In my benchmarks the incremental collector does not have any impact on the run time. If you think this is too good to be true, that makes two of us. The mark&sweep collector is able to perform the sweeping phase in parallel using a second core of the CPU, so this performance relies on having an extra CPU core available and will probably not hold if that's not the case.
The graph below shows the runtimes for each collector per dataset size:
If we replace the bytestrings with doubles, the outcome is pretty much the same:
What effect does the new collector have on the total memory footprint of our process? To measure this, I again rely on the output of
+RTS -s, concretely on the "maximum residency" line. The results are quite interesting. Encouragingly, the new collector uses less memory than the copy collector for the bytestrings example.
However, this behaviour is specific to bytestrings. If we look at the version using doubles, the new collector requires quite a bit more memory than the copy collector.
It's a bit surprising that the behaviour is so different between the two examples. More worryingly though, the memory usage seems to be linear with the number of iterations in our main loop. This is shown by the chart below illustrating the maximum residency per dataset size under the incremental collector for two different number of iterations.

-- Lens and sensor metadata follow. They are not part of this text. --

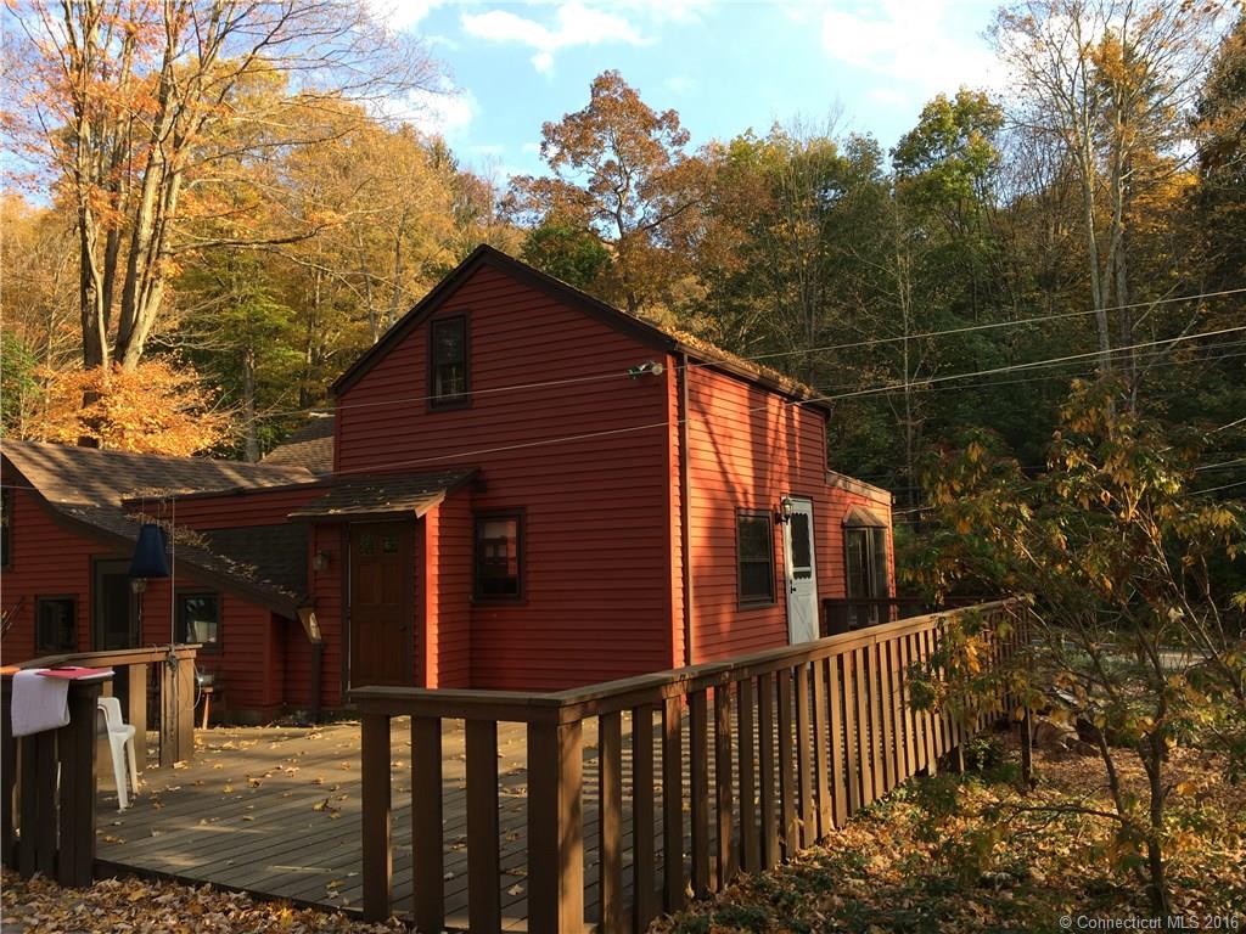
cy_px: 467
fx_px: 1044
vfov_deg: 48.2
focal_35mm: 29
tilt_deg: +7.0
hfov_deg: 61.7
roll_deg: +1.1
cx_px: 623
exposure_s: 1/287
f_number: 2.2
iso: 25
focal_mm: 4.15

The two lines should be identical, as it is the case for the standard copy collector, but the graph shows the two lines differ, with the ExtraIterations version using more memory. What's going on ?
Drilling into how the heap evolves over time for a concrete example, using the Live bytes column of the
+RTS -S ~RTS output, we can see that the incremental collector is "lagging behind" the main program, allowing the heap to grow very large before completing the garbage collection.
With ShortByteString the picture is identical to the one with Doubles, but since the messages are much larger - 1000 bytes + SBS overhead - the process runs out of memory for N larger than 600k.
Finally, the behaviour with ByteString is an exception again: the incremental GC is able to collect the heap multiple times concurrently with the main program, even more so than the copying GC.
The incremental garbage collector offers shorter pauses than the copying collector without the need to change any code, and little to no performance costs assuming an extra core available. Compact regions afford more control to decide when and for how long to pause, and even to perform the compaction concurrently with the main program, therefore achieving pauses as short as desired with the same performance characteristics. But this is at the cost of significant complexity, whereas the incremental collector can be turned on with a simple flag. This holds the potential to make GHC a better fit for many applications that require shorter GC pauses, such as games, event sourcing engines, and high-frequency trading systems. But the collector is still under review for merging to GHC HEAD, and there are some issues with memory usage.
Finally, two obligatory disclaimers. First, these benchmarks are only as accurate as the output of
+RTS -S -RTS; it's entirely possible that it does not give a full picture in the case of the new collector, as it is still in development. Secondly, I must mention that the work carried out by Well-Typed has been sponsored by my employer, Standard Chartered, but all the views expressed in this blog post are my own and not that of my employer.